SWIFT declares on the website of its Global Payments Innovation service: “No other service can securely deliver hundreds of billions of dollars in payments around the world – timed in seconds.”

When one considers the existential threat which SWIFT is facing in the form of blockchain payment company Ripple, this sentence starts to sound more defensive than promotional.

The threat has been becoming increasingly real lately in the wake of Ripple’s initiatives and partnerships. For example, Santander announced in March its intention to become the first major bank to execute payments with blockchain technology via a Ripple service, and last month financial institutions successfully used a Ripple service to transfer money from the US to Mexico, discovering it to be much cheaper for them (according to Ripple).

SWIFT (the Society for Worldwide Interbank Financial Telecommunication) is a messaging service for banks which has acted as the world’s principal financial relay system since the late 1970s.

Ripple, market cap $26.3 billion, is a threat to the hegemon.

An article in the Financial Times mentions an incident last year as being a good representation of the relationship between what it describes as incumbent and challenger.

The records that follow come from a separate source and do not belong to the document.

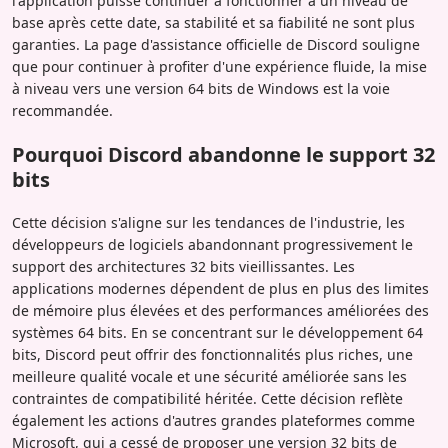
l'application puisse continuer à fonctionner à un niveau de
base après cette date, sa stabilité et sa fiabilité ne sont plus
garanties. La page d'assistance officielle de Discord souligne
que pour continuer à profiter d'une expérience fluide, la mise
à niveau vers une version 64 bits de Windows est la voie
recommandée.
Pourquoi Discord abandonne le support 32
bits
Cette décision s'aligne sur les tendances de l'industrie, les
développeurs de logiciels abandonnant progressivement le
support des architectures 32 bits vieillissantes. Les
applications modernes dépendent de plus en plus des limites
de mémoire plus élevées et des performances améliorées des
systèmes 64 bits. En se concentrant sur le développement 64
bits, Discord peut offrir des fonctionnalités plus riches, une
meilleure qualité vocale et une sécurité améliorée sans les
contraintes de compatibilité héritée. Cette décision reflète
également les actions d'autres grandes plateformes comme
Microsoft, qui a cessé de proposer une version 32 bits de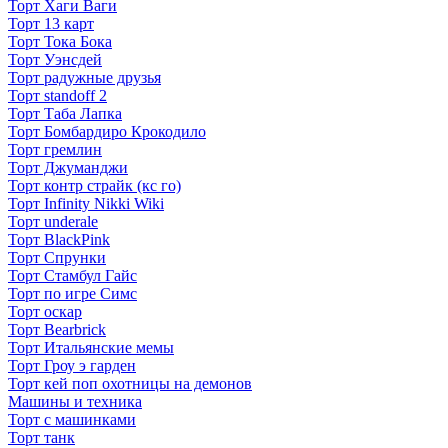
Торт Хаги Ваги
Торт 13 карт
Торт Тока Бока
Торт Уэнсдей
Торт радужные друзья
Торт standoff 2
Торт Таба Лапка
Торт Бомбардиро Крокодило
Торт гремлин
Торт Джуманджи
Торт контр страйк (кс го)
Торт Infinity Nikki Wiki
Торт underale
Торт BlackPink
Торт Спрунки
Торт Стамбул Гайс
Торт по игре Симс
Торт оскар
Торт Bearbrick
Торт Итальянские мемы
Торт Гроу э гарден
Торт кей поп охотницы на демонов
Машины и техника
Торт с машинками
Торт танк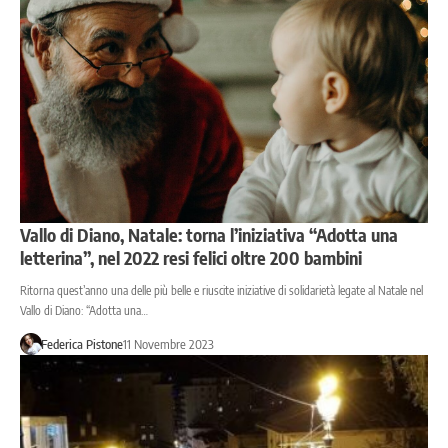
Vallo di Diano, Natale: torna l’iniziativa “Adotta una
letterina”, nel 2022 resi felici oltre 200 bambini
Ritorna quest’anno una delle più belle e riuscite iniziative di solidarietà legate al Natale nel
Vallo di Diano: “Adotta una…
Federica Pistone
11 Novembre 2023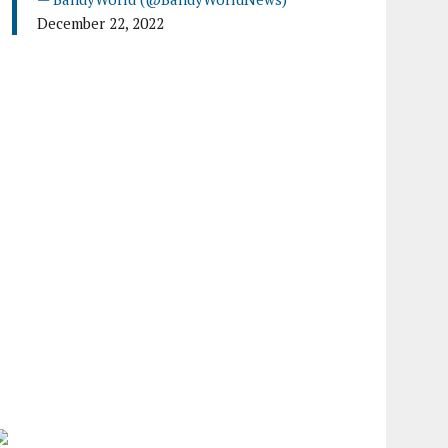
December 22, 2022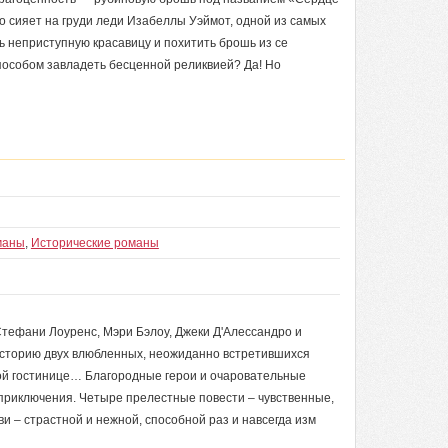
о сияет на груди леди Изабеллы Уэймот, одной из самых
 неприступную красавицу и похитить брошь из се
способом завладеть бесценной реликвией? Да! Но
маны
,
Исторические романы
тефани Лоуренс, Мэри Бэлоу, Джеки Д'Алессандро и
 историю двух влюбленных, неожиданно встретившихся
кой гостинице… Благородные герои и очаровательные
приключения. Четыре прелестные повести – чувственные,
и – страстной и нежной, способной раз и навсегда изм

It referred to SWIFT’s annual conference, Sibos, which took place in Toronto in October (the first Sibos happened in 1978 and they attract an average of 7,000 attendees).

October’s event was attended by Ripple. Ripple had a booth on the Sibos exhibition floor and also booked an entire venue nearby to hold a concurrent event. According to Forbes, Ripple actually ran shuttles between the two venues, tempting Sibos attendees away with Ben Bernanke and the Steve Miller Band.

Ripple CEO Brad Garlinghouse said that it was only because his company was denied enough floor space at the venue.

The future of sending money 

At the Money20/20 Europe conference (“Where The Future of Money is Invented”) yesterday, Garlinghouse made further comments about legacy systems: “As a society, we are relying on rails built 50 years ago to enable cross-border transactions. Our customers are asking themselves: ‘If I want to be competitive for the next 10 years – for the next 50 – do I want to be dependent on what is effectively a horse and buggy system in a world of Teslas?’”

Harry Newman, SWIFT head of banking, said to the Financial Times today: “It is no secret that correspondent banking is a 1998 model and we are busy addressing that, bringing it to a 2018 model. But in terms of speed, what problems are you trying to fix? We have our own cloud and API solutions and are already doing payments in minutes or even seconds.”

165 banks, including 49 of the world’s biggest banking institutions, are using the new SWIFT system, and it reportedly now accounts for a quarter of SWIFT transfers.

Will this innovation be enough for SWIFT to survive? We reported in late 2017 that SWIFT had gained positive results with its own tests with blockchain technology, but according to the Financial Times, the company has concluded that it is not feasible for it to implement blockchain technology on a large scale, and it is sceptical that other institutions can.

“[Blockchain technology] is not straightforward to scale and it is not yet appropriate to do so. All the announcements made to date, they are either in-house or bilateral projects between banks. As you bring scale you get escalating complexity,” said Newman.

But this isn’t stopping the Russian version of SWIFT, SPFS, from doing exactly that. SPFS was developed in 2014 to replace SWIFT when the latter threatened to withdraw from Russia as part of economic sanctions levied against the country following its invasion of Ukrainian Crimea. The Russian central bank is reportedly working on transferring SPFS to a blockchain-based system, deciding that it is both cheaper and safer.

Meanwhile, Garlinghouse only expects the adoption of Ripple services to continue and the value of XRP to rise. He said to CNBC: “The value of any digital asset is going to be derived from the utility that it creates. I don’t know how to predict the price of XRP, I wouldn’t dare try… but I think that as we do things to enhance the utility of XRP then we’ll see that ecosystem grow and become healthier and healthier.”

He added: “By the end of next year I would certainly hope that we would see dozens [of banks using Ripple]. But we also need to continue to grow that ecosystem, grow the liquidity, and it all comes back to if we’re solving a real problem for real customers.”